■ Activity: Transcribe every one of the lines below word for word, keeping each character as it appears.

Items stored from a collection
+++

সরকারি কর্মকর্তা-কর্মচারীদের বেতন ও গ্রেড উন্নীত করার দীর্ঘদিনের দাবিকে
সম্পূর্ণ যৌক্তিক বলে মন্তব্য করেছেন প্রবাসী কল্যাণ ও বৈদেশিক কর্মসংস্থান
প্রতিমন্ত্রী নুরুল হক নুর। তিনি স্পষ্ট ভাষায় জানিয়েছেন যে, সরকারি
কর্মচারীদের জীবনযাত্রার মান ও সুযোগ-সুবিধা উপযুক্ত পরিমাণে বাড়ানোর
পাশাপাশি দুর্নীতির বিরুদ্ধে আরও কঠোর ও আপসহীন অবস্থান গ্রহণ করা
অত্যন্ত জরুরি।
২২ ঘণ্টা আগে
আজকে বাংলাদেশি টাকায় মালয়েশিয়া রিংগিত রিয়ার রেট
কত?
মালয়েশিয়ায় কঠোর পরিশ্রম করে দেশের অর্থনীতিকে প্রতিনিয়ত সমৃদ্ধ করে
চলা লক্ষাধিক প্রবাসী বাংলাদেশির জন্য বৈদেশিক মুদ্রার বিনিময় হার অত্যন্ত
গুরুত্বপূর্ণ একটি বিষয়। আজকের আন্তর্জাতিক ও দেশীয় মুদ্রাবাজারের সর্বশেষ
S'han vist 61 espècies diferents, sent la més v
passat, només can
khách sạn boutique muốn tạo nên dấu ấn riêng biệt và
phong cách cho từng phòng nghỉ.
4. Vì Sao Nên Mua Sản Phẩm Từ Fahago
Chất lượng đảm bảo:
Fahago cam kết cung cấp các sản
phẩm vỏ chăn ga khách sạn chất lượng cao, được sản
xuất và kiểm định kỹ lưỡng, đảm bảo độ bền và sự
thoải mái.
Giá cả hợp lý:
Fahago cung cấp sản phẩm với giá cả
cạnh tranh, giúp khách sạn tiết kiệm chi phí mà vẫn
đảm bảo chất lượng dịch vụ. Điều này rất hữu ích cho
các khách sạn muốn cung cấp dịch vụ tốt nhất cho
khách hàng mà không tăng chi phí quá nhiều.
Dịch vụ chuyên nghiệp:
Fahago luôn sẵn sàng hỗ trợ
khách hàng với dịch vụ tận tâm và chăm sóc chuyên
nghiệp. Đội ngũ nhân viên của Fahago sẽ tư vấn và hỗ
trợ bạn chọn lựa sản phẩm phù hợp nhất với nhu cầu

+++

■ Result:
সরকারি কর্মকর্তা-কর্মচারীদের বেতন ও গ্রেড উন্নীত করার দীর্ঘদিনের দাবিকে
সম্পূর্ণ যৌক্তিক বলে মন্তব্য করেছেন প্রবাসী কল্যাণ ও বৈদেশিক কর্মসংস্থান
প্রতিমন্ত্রী নুরুল হক নুর। তিনি স্পষ্ট ভাষায় জানিয়েছেন যে, সরকারি
কর্মচারীদের জীবনযাত্রার মান ও সুযোগ-সুবিধা উপযুক্ত পরিমাণে বাড়ানোর
পাশাপাশি দুর্নীতির বিরুদ্ধে আরও কঠোর ও আপসহীন অবস্থান গ্রহণ করা
অত্যন্ত জরুরি।
২২ ঘণ্টা আগে
আজকে বাংলাদেশি টাকায় মালয়েশিয়া রিংগিত রিয়ার রেট
কত?
মালয়েশিয়ায় কঠোর পরিশ্রম করে দেশের অর্থনীতিকে প্রতিনিয়ত সমৃদ্ধ করে
চলা লক্ষাধিক প্রবাসী বাংলাদেশির জন্য বৈদেশিক মুদ্রার বিনিময় হার অত্যন্ত
গুরুত্বপূর্ণ একটি বিষয়। আজকের আন্তর্জাতিক ও দেশীয় মুদ্রাবাজারের সর্বশেষ
S'han vist 61 espècies diferents, sent la més v
passat, només can
khách sạn boutique muốn tạo nên dấu ấn riêng biệt và
phong cách cho từng phòng nghỉ.
4. Vì Sao Nên Mua Sản Phẩm Từ Fahago
Chất lượng đảm bảo:
Fahago cam kết cung cấp các sản
phẩm vỏ chăn ga khách sạn chất lượng cao, được sản
xuất và kiểm định kỹ lưỡng, đảm bảo độ bền và sự
thoải mái.
Giá cả hợp lý:
Fahago cung cấp sản phẩm với giá cả
cạnh tranh, giúp khách sạn tiết kiệm chi phí mà vẫn
đảm bảo chất lượng dịch vụ. Điều này rất hữu ích cho
các khách sạn muốn cung cấp dịch vụ tốt nhất cho
khách hàng mà không tăng chi phí quá nhiều.
Dịch vụ chuyên nghiệp:
Fahago luôn sẵn sàng hỗ trợ
khách hàng với dịch vụ tận tâm và chăm sóc chuyên
nghiệp. Đội ngũ nhân viên của Fahago sẽ tư vấn và hỗ
trợ bạn chọn lựa sản phẩm phù hợp nhất với nhu cầu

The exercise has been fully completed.